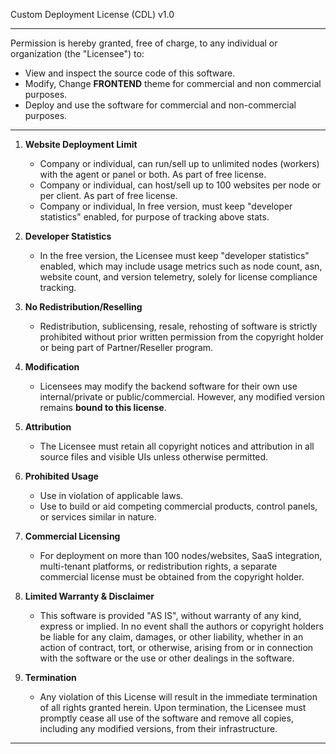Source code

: Custom Deployment License (CDL) v1.0

--- 
Permission is hereby granted, free of charge, to any individual or organization (the "Licensee") to:

- View and inspect the source code of this software.
- Modify, Change **FRONTEND** theme for commercial and non commercial purposes.
- Deploy and use the software for commercial and non-commercial purposes.

--- 

1. **Website Deployment Limit**

   - Company or individual, can run/sell up to unlimited nodes (workers) with the agent or panel or both. As part of free license.
   - Company or individual, can host/sell up to 100 websites per node or per client. As part of free license.
   - Company or individual, In free version, must keep "developer statistics" enabled, for purpose of tracking above stats.

2. **Developer Statistics**

   - In the free version, the Licensee must keep "developer statistics" enabled, which may include usage metrics such as node count, asn, website count, and version telemetry, solely for license compliance tracking.

2. **No Redistribution/Reselling**

   - Redistribution, sublicensing, resale, rehosting of software is strictly prohibited without prior written permission from the copyright holder or being part of Partner/Reseller program.

3. **Modification**

   - Licensees may modify the backend software for their own use internal/private or public/commercial. However, any modified version remains **bound to this license**.

4. **Attribution**

   - The Licensee must retain all copyright notices and attribution in all source files and visible UIs unless otherwise permitted.

5. **Prohibited Usage**

   - Use in violation of applicable laws.
   - Use to build or aid competing commercial products, control panels, or services similar in nature.

6. **Commercial Licensing**

   - For deployment on more than 100 nodes/websites, SaaS integration, multi-tenant platforms, or redistribution rights, a separate commercial license must be obtained from the copyright holder.

7. **Limited Warranty & Disclaimer**

   - This software is provided "AS IS", without warranty of any kind, express or implied. In no event shall the authors or copyright holders be liable for any claim, damages, or other liability, whether in an action of contract, tort, or otherwise, arising from or in connection with the software or the use or other dealings in the software.

8. **Termination**

   - Any violation of this License will result in the immediate termination of all rights granted herein. Upon termination, the Licensee must promptly cease all use of the software and remove all copies, including any modified versions, from their infrastructure.
   
---
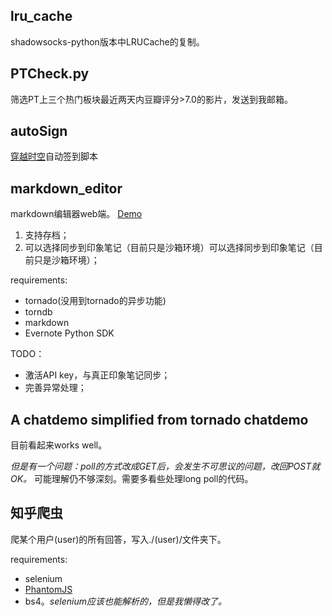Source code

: 
## lru_cache
shadowsocks-python版本中LRUCache的复制。

## PTCheck.py
筛选PT上三个热门板块最近两天内豆瓣评分>7.0的影片，发送到我邮箱。

## autoSign
[穿越时空](http://www.go-out.cc)自动签到脚本

## markdown_editor
markdown编辑器web端。 [Demo](http://138.68.18.245:9876/)

1. 支持存档；
2. 可以选择同步到印象笔记（目前只是沙箱环境）可以选择同步到印象笔记（目前只是沙箱环境）；

requirements:
- tornado(没用到tornado的异步功能)
- torndb
- markdown
- Evernote Python SDK

TODO：
- 激活API key，与真正印象笔记同步；
- 完善异常处理；

## A chatdemo simplified from tornado chatdemo
目前看起来works well。

*但是有一个问题：poll的方式改成GET后，会发生不可思议的问题，改回POST就OK。* 可能理解仍不够深刻。需要多看些处理long poll的代码。

## 知乎爬虫
爬某个用户(user)的所有回答，写入./(user)/文件夹下。

requirements:
- selenium
- [PhantomJS](http://phantomjs.org/)
- bs4。*selenium应该也能解析的，但是我懒得改了。*

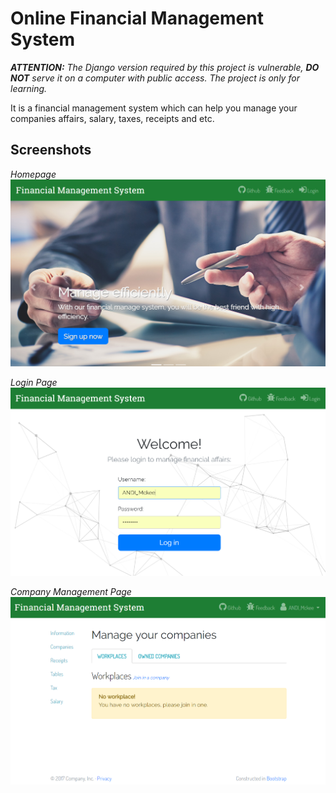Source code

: # Online Financial Management System

*__ATTENTION:__ The Django version required by this project is vulnerable, __DO NOT__ serve it on a computer with public access. The project is only for learning.*

It is a financial management system which can help you manage your companies affairs, salary, taxes, receipts and etc.

## Screenshots
*Homepage*
![Homepage](screenshots/homepage.png)

*Login Page*
![Login](screenshots/login.png)

*Company Management Page*
![Company](screenshots/company.png)
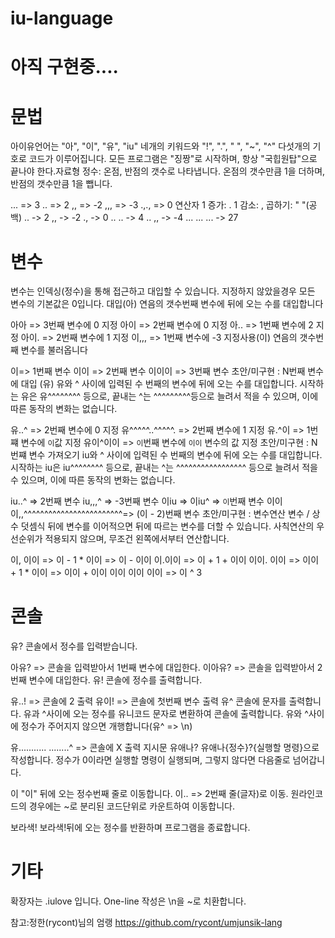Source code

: # iu-language

# 아직 구현중....

# 문법 
아이유언어는 "아", "이", "유", "iu" 네개의 키워드와 "!", ".", " ", "~", "^" 다섯개의 기호로 코드가 이루어집니다. 모든 프로그램은 "징짱"로 시작하며, 항상 "국힙원탑"으로 끝나야 한다.자료형
정수: 온점, 반점의 갯수로 나타냅니다. 온점의 갯수만큼 1을 더하며, 반점의 갯수만큼 1을 뺍니다.

... => 3
.. => 2
,, => -2
,,, => -3
.,., => 0
연산자
1 증가: .
1 감소: ,
곱하기: " "(공백)
.. -> 2
,, -> -2
., -> 0
.. .. -> 4
.. ,, -> -4
... ... ... -> 27
# 변수
변수는 인덱싱(정수)을 통해 접근하고 대입할 수 있습니다. 지정하지 않았을경우 모든 변수의 기본값은 0입니다. 대입(아)
연음의 갯수번째 변수에 뒤에 오는 수를 대입합니다

아아 => 3번째 변수에 0 지정
아이 => 2번째 변수에 0 지정
아.. => 1번째 변수에 2 지정
아이. => 2번째 변수에 1 지정
이,,, => 1번째 변수에 -3 지정사용(이)
연음의 갯수번째 변수를 불러옵니다

이=> 1번째 변수 이이 => 2번째 변수
이이이 => 3번째 변수
초안/미구현 : N번째 변수에 대입 (유)
유와 ^ 사이에 입력된 수 번째의 변수에 뒤에 오는 수를 대입합니다. 시작하는 유은 유^^^^^^^^ 등으로, 끝내는 ^는  ^^^^^^^^^등으로 늘려서 적을 수 있으며, 이에 따른 동작의 변화는 없습니다.

유..^ => 2번째 변수에 0 지정
유^^^^^..^^^^^. => 2번째 변수에 1 지정
유.^이 => 1번쨰 변수에 `이`값 지정
유이^이이 => `이`번째 변수에 `이이` 변수의 값 지정
초안/미구현 : N번쨰 변수 가져오기
iu와 ^ 사이에 입력된 수 번째의 변수에 뒤에 오는 수를 대입합니다. 시작하는 iu은 iu^^^^^^^^ 등으로, 끝내는 ^는 ^^^^^^^^^^^^^^^^^ 등으로 늘려서 적을 수 있으며, 이에 따른 동작의 변화는 없습니다.

iu..^ => 2번째 변수
iu,,,^ => -3번째 변수
이iu => 이iu^ => `이`번째 변수
이이이,,^^^^^^^^^^^^^^^^^^^^^^^^=> (이 - 2)번째 변수
초안/미구현 : 변수연산
변수 / 상수 덧셈식 뒤에 변수를 이어적으면 뒤에 따르는 변수를 더할 수 있습니다. 사칙연산의 우선순위가 적용되지 않으며, 무조건 왼쪽에서부터 연산합니다.

이, 이이 => 이 - 1 * 이이 => 이 - 이이
이.이이 => 이 + 1 + 이이
이이. 이이 => 이이 + 1 * 이이 => 이이 + 이이
이이  이이  이이  => 이 ^ 3
# 콘솔
유?
콘솔에서 정수를 입력받습니다.

아유? => 콘솔을 입력받아서 1번째 변수에 대입한다.
이아유? => 콘솔을 입력받아서 2번째 변수에 대입한다.
유!
콘솔에 정수를 출력합니다.

유..! => 콘솔에 2 출력
유이! => 콘솔에 첫번째 변수 출력
유^
콘솔에 문자를 출력합니다. 유과 ^사이에 오는 정수를 유니코드 문자로 변환하여 콘솔에 출력합니다. 유와 ^사이에 정수가 주어지지 않으면 개행합니다(유^ => \n)

유........... ........^ => 콘솔에 X 출력
지시문
유애나?
유애나{정수}?{실행할 명령}으로 작성합니다. 정수가 0이라면 실행할 명령이 실행되며, 그렇지 않다면 다음줄로 넘어갑니다.

이
"이" 뒤에 오는 정수번째 줄로 이동합니다. 이.. => 2번째 줄(글자)로 이동. 원라인코드의 경우에는 ~로 분리된 코드단위로 카운트하여 이동합니다.

보라색!
보라색!뒤에 오는 정수를 반환하며 프로그램을 종료합니다.

# 기타
확장자는 .iulove 입니다.
One-line 작성은 \n을 ~로 치환합니다.

참고:정한(rycont)님의 엄랭 https://github.com/rycont/umjunsik-lang 
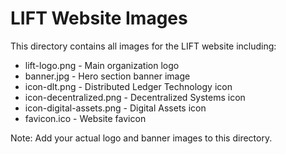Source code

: # LIFT Website Images

This directory contains all images for the LIFT website including:

- lift-logo.png - Main organization logo
- banner.jpg - Hero section banner image  
- icon-dlt.png - Distributed Ledger Technology icon
- icon-decentralized.png - Decentralized Systems icon
- icon-digital-assets.png - Digital Assets icon
- favicon.ico - Website favicon

Note: Add your actual logo and banner images to this directory.
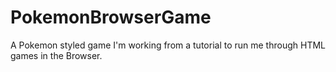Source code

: # PokemonBrowserGame
A Pokemon styled game I'm working from a tutorial to run me through HTML games in the Browser. 
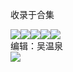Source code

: 

收录于合集

![](/images/427/2.png)![](/images/427/3.png)![](/images/427/4.png)![](/images/427/5.png)![](/images/427/6.png)  
编辑：吴温泉  
![](/images/427/7.jpeg)

  

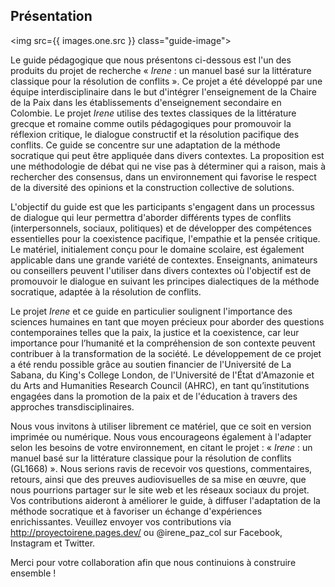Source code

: ## Présentation

<img src={{ images.one.src }} class="guide-image">

Le guide pédagogique que nous présentons ci-dessous est l'un des produits du projet de recherche « <em>Irene</em> : un manuel basé sur la littérature classique pour la résolution de conflits ». Ce projet a été développé par une équipe interdisciplinaire dans le but d'intégrer l'enseignement de la Chaire de la Paix dans les établissements d'enseignement secondaire en Colombie. Le projet <em>Irene</em> utilise des textes classiques de la littérature grecque et romaine comme outils pédagogiques pour promouvoir la réflexion critique, le dialogue constructif et la résolution pacifique des conflits. Ce guide se concentre sur une adaptation de la méthode socratique qui peut être appliquée dans divers contextes. La proposition est une méthodologie de débat qui ne vise pas à déterminer qui a raison, mais à rechercher des consensus, dans un environnement qui favorise le respect de la diversité des opinions et la construction collective de solutions.

L'objectif du guide est que les participants s'engagent dans un processus de dialogue qui leur permettra d'aborder différents types de conflits (interpersonnels, sociaux, politiques) et de développer des compétences essentielles pour la coexistence pacifique, l'empathie et la pensée critique. Le matériel, initialement conçu pour le domaine scolaire, est également applicable dans une grande variété de contextes. Enseignants, animateurs ou conseillers peuvent l'utiliser dans divers contextes où l'objectif est de promouvoir le dialogue en suivant les principes dialectiques de la méthode socratique, adaptée à la résolution de conflits.

Le projet *Irene* et ce guide en particulier soulignent l'importance des sciences humaines en tant que moyen précieux pour aborder des questions contemporaines telles que la paix, la justice et la coexistence, car leur importance pour l’humanité et la compréhension de son contexte peuvent contribuer à la transformation de la société.
Le développement de ce projet a été rendu possible grâce au soutien financier de l'Université de La Sabana, du King's College London, de l'Université de l'État d'Amazonie et du Arts and Humanities Research Council (AHRC), en tant qu’institutions engagées dans la promotion de la paix et de l'éducation à travers des approches transdisciplinaires.

Nous vous invitons à utiliser librement ce matériel, que ce soit en version imprimée ou numérique. Nous vous encourageons également à l'adapter selon les besoins de votre environnement, en citant le projet : « *Irene* : un manuel basé sur la littérature classique pour la résolution de conflits (GL1668) ». Nous serions ravis de recevoir vos questions, commentaires, retours, ainsi que des preuves audiovisuelles de sa mise en œuvre, que nous pourrions partager sur le site web et les réseaux sociaux du projet. Vos contributions aideront à améliorer le guide, à diffuser l'adaptation de la méthode socratique et à favoriser un échange d'expériences enrichissantes. Veuillez envoyer vos contributions via http://proyectoirene.pages.dev/ ou @irene_paz_col sur Facebook, Instagram et Twitter.

Merci pour votre collaboration afin que nous continuions à construire ensemble !
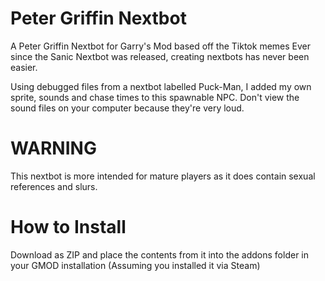 # Peter Griffin Nextbot
 A Peter Griffin Nextbot for Garry's Mod based off the Tiktok memes
 Ever since the Sanic Nextbot was released, creating nextbots has never been easier.
 
 Using debugged files from a nextbot labelled Puck-Man, I added my own sprite, sounds and
 chase times to this spawnable NPC. Don't view the sound files on your computer because
 they're very loud.

# WARNING
This nextbot is more intended for mature players as it does contain sexual references and
slurs.

# How to Install
Download as ZIP and place the contents from it into the addons folder in your GMOD installation
(Assuming you installed it via Steam)
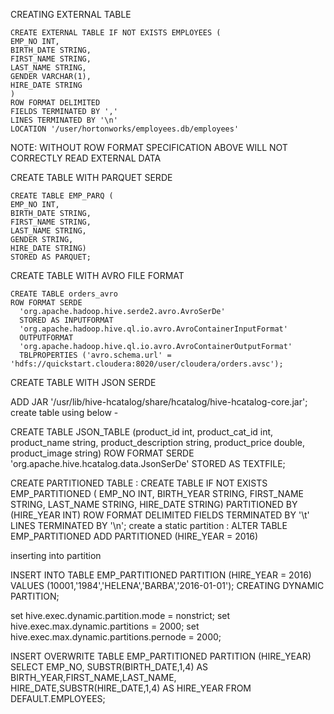 CREATING EXTERNAL TABLE

	CREATE EXTERNAL TABLE IF NOT EXISTS EMPLOYEES (
	EMP_NO INT,
	BIRTH_DATE STRING,
	FIRST_NAME STRING,
	LAST_NAME STRING,
	GENDER VARCHAR(1),
	HIRE_DATE STRING
	)
	ROW FORMAT DELIMITED
	FIELDS TERMINATED BY ',' 
	LINES TERMINATED BY '\n'
	LOCATION '/user/hortonworks/employees.db/employees'

NOTE: WITHOUT ROW FORMAT SPECIFICATION ABOVE WILL NOT CORRECTLY READ EXTERNAL DATA

CREATE TABLE WITH PARQUET SERDE
	
	CREATE TABLE EMP_PARQ (
	EMP_NO INT,
	BIRTH_DATE STRING,
	FIRST_NAME STRING,
	LAST_NAME STRING,
	GENDER STRING,
	HIRE_DATE STRING)
	STORED AS PARQUET; 

CREATE TABLE WITH AVRO FILE FORMAT

	CREATE TABLE orders_avro 
	ROW FORMAT SERDE
	  'org.apache.hadoop.hive.serde2.avro.AvroSerDe'
	  STORED AS INPUTFORMAT
	  'org.apache.hadoop.hive.ql.io.avro.AvroContainerInputFormat'
	  OUTPUTFORMAT
	  'org.apache.hadoop.hive.ql.io.avro.AvroContainerOutputFormat'
	  TBLPROPERTIES ('avro.schema.url' = 'hdfs://quickstart.cloudera:8020/user/cloudera/orders.avsc');
	  
CREATE TABLE WITH JSON SERDE

ADD JAR '/usr/lib/hive-hcatalog/share/hcatalog/hive-hcatalog-core.jar';
create table using below -

CREATE TABLE JSON_TABLE (product_id int,
product_cat_id int,
product_name string,
product_description string,
product_price double,
product_image string)
ROW FORMAT SERDE
'org.apache.hive.hcatalog.data.JsonSerDe' 
STORED AS TEXTFILE;

CREATE PARTITIONED TABLE :
  CREATE TABLE IF NOT EXISTS EMP_PARTITIONED (
  EMP_NO INT,
  BIRTH_YEAR STRING,
  FIRST_NAME STRING,
  LAST_NAME STRING,
  HIRE_DATE STRING)
  PARTITIONED BY (HIRE_YEAR INT)
  ROW FORMAT DELIMITED
  FIELDS TERMINATED BY '\t'
  LINES TERMINATED BY '\n';
create a static partition : ALTER TABLE EMP_PARTITIONED ADD PARTITIONED (HIRE_YEAR = 2016)

inserting into partition

INSERT INTO TABLE EMP_PARTITIONED PARTITION (HIRE_YEAR = 2016)
VALUES (10001,'1984','HELENA','BARBA','2016-01-01');
CREATING DYNAMIC PARTITION;

set hive.exec.dynamic.partition.mode = nonstrict;
set hive.exec.max.dynamic.partitions = 2000;
set hive.exec.max.dynamic.partitions.pernode = 2000;

INSERT OVERWRITE TABLE EMP_PARTITIONED 
PARTITION (HIRE_YEAR)
SELECT EMP_NO, SUBSTR(BIRTH_DATE,1,4) AS BIRTH_YEAR,FIRST_NAME,LAST_NAME,
HIRE_DATE,SUBSTR(HIRE_DATE,1,4) AS HIRE_YEAR 
FROM DEFAULT.EMPLOYEES;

◇ ◇ ◇ ◇ ◇

### WORK TASK
Write the rows from the start through the line with "- Company or individual, In" (both included) as a Markdown table with columns Line and Text, numbering each line and leaving out blank lines and the pictures.

### SOLUTION TO THE EXERCISE
| Line | Text |
|---|---|
| 1 | Source code |
| 2 | : Custom Deployment License (CDL) v1.0 |
| 3 | ---  |
| 4 | Permission is hereby granted, free of charge, to any individual or organization (the "Licensee") to: |
| 5 | - View and inspect the source code of this software. |
| 6 | - Modify, Change **FRONTEND** theme for commercial and non commercial purposes. |
| 7 | - Deploy and use the software for commercial and non-commercial purposes. |
| 8 | ---  |
| 9 | 1. **Website Deployment Limit** |
| 10 |    - Company or individual, can run/sell up to unlimited nodes (workers) with the agent or panel or both. As part of free license. |
| 11 |    - Company or individual, can host/sell up to 100 websites per node or per client. As part of free license. |
| 12 |    - Company or individual, In free version, must keep "developer statistics" enabled, for purpose of tracking above stats. |